◆ **Supplied data**:
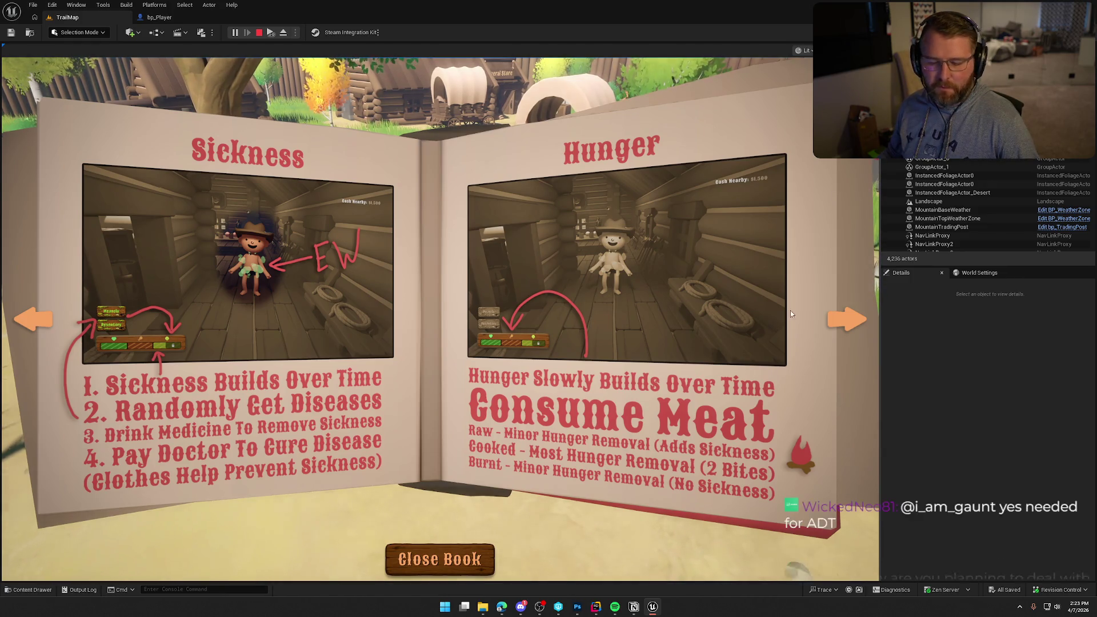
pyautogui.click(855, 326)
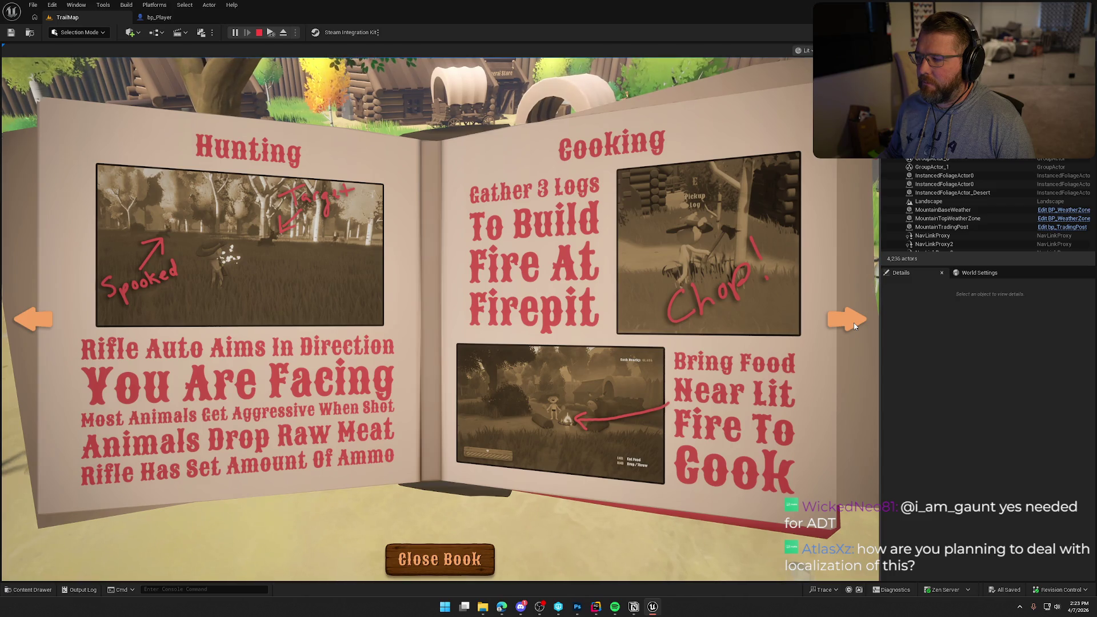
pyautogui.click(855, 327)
* * *
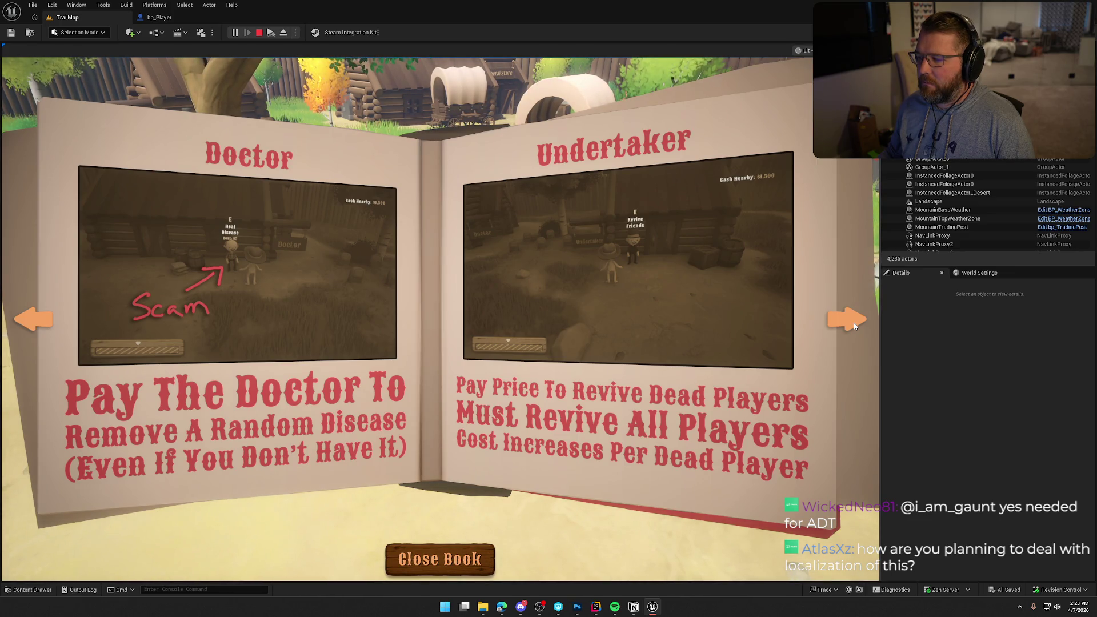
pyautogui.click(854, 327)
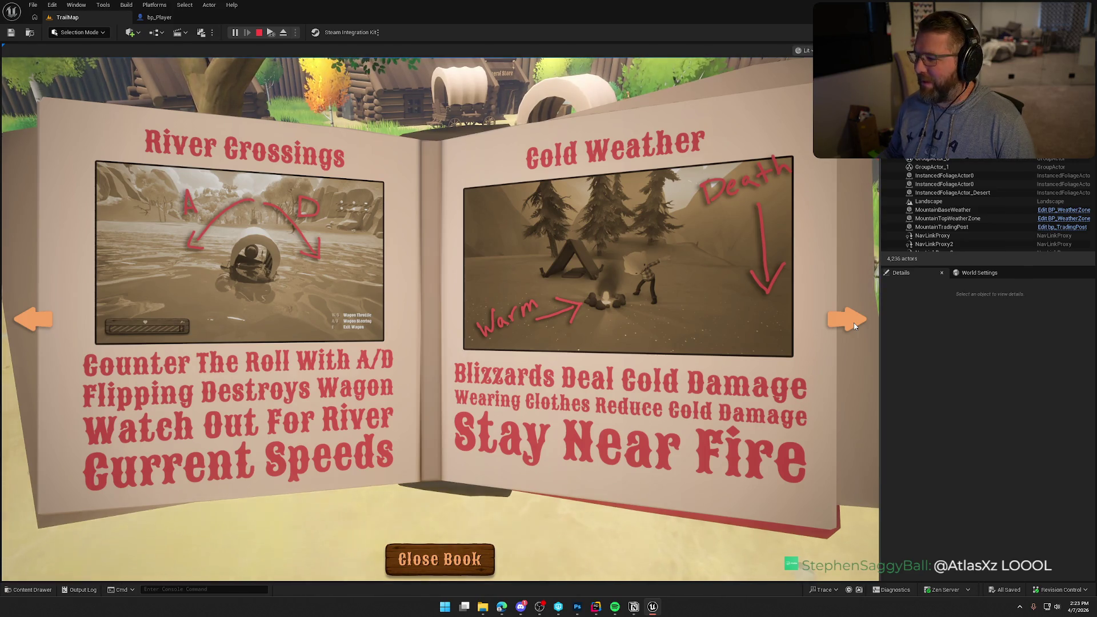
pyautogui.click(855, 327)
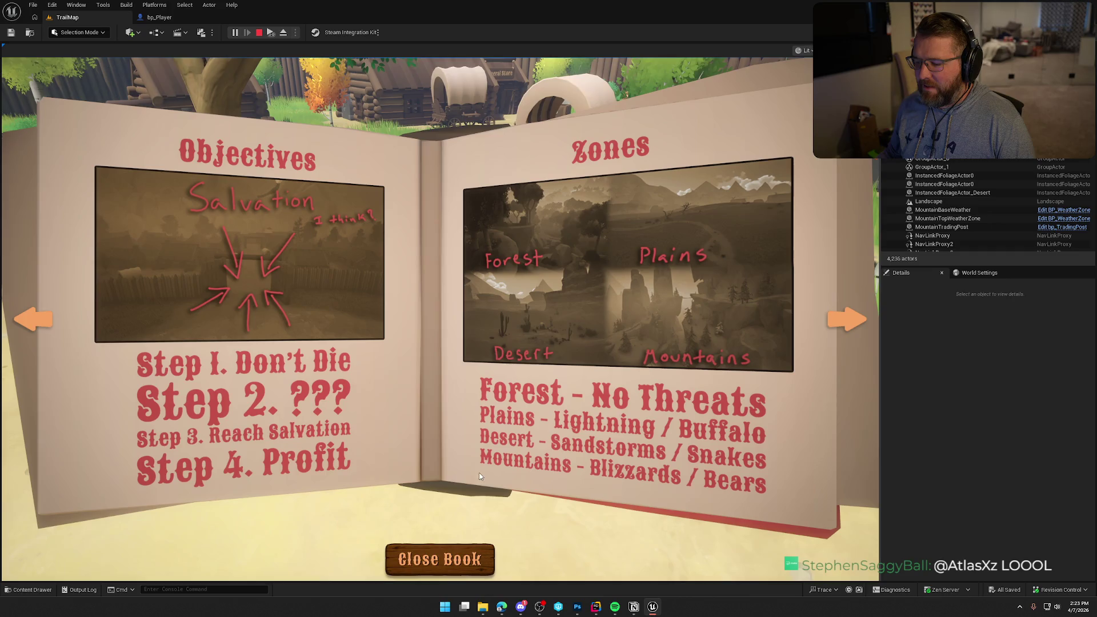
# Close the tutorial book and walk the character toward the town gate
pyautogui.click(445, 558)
...
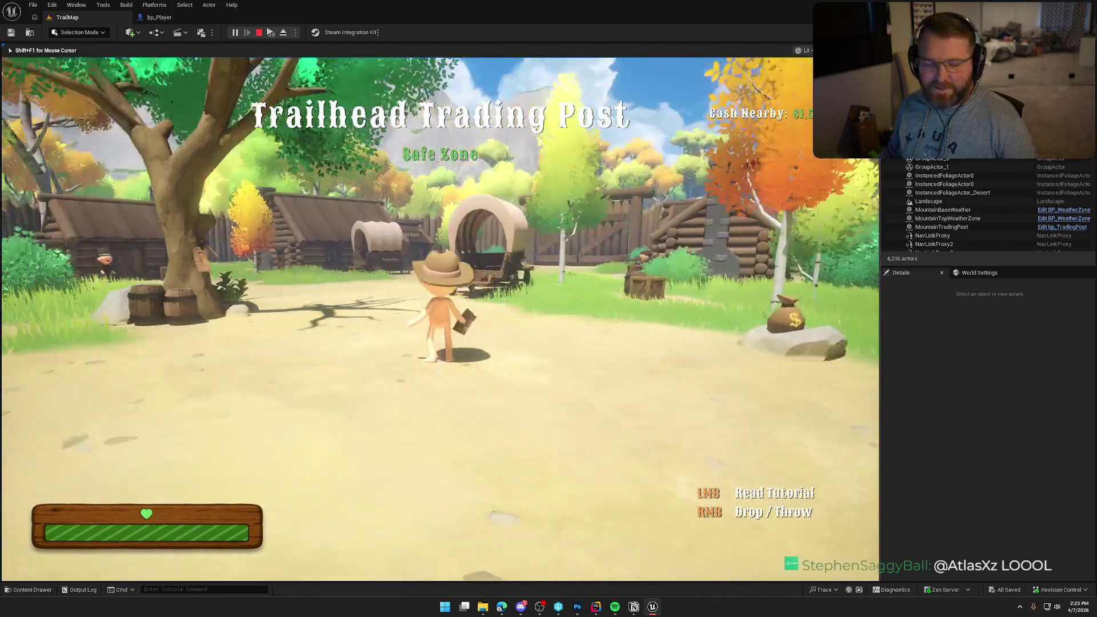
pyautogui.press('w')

◆ **Exercise**:
A line belongs in the answer if it contains the word "pyautogui"; please copy each such line from the material.

◆ **Output of the exercise**:
pyautogui.click(855, 326)
pyautogui.click(855, 327)
pyautogui.click(854, 327)
pyautogui.click(855, 327)
pyautogui.click(445, 558)
pyautogui.press('w')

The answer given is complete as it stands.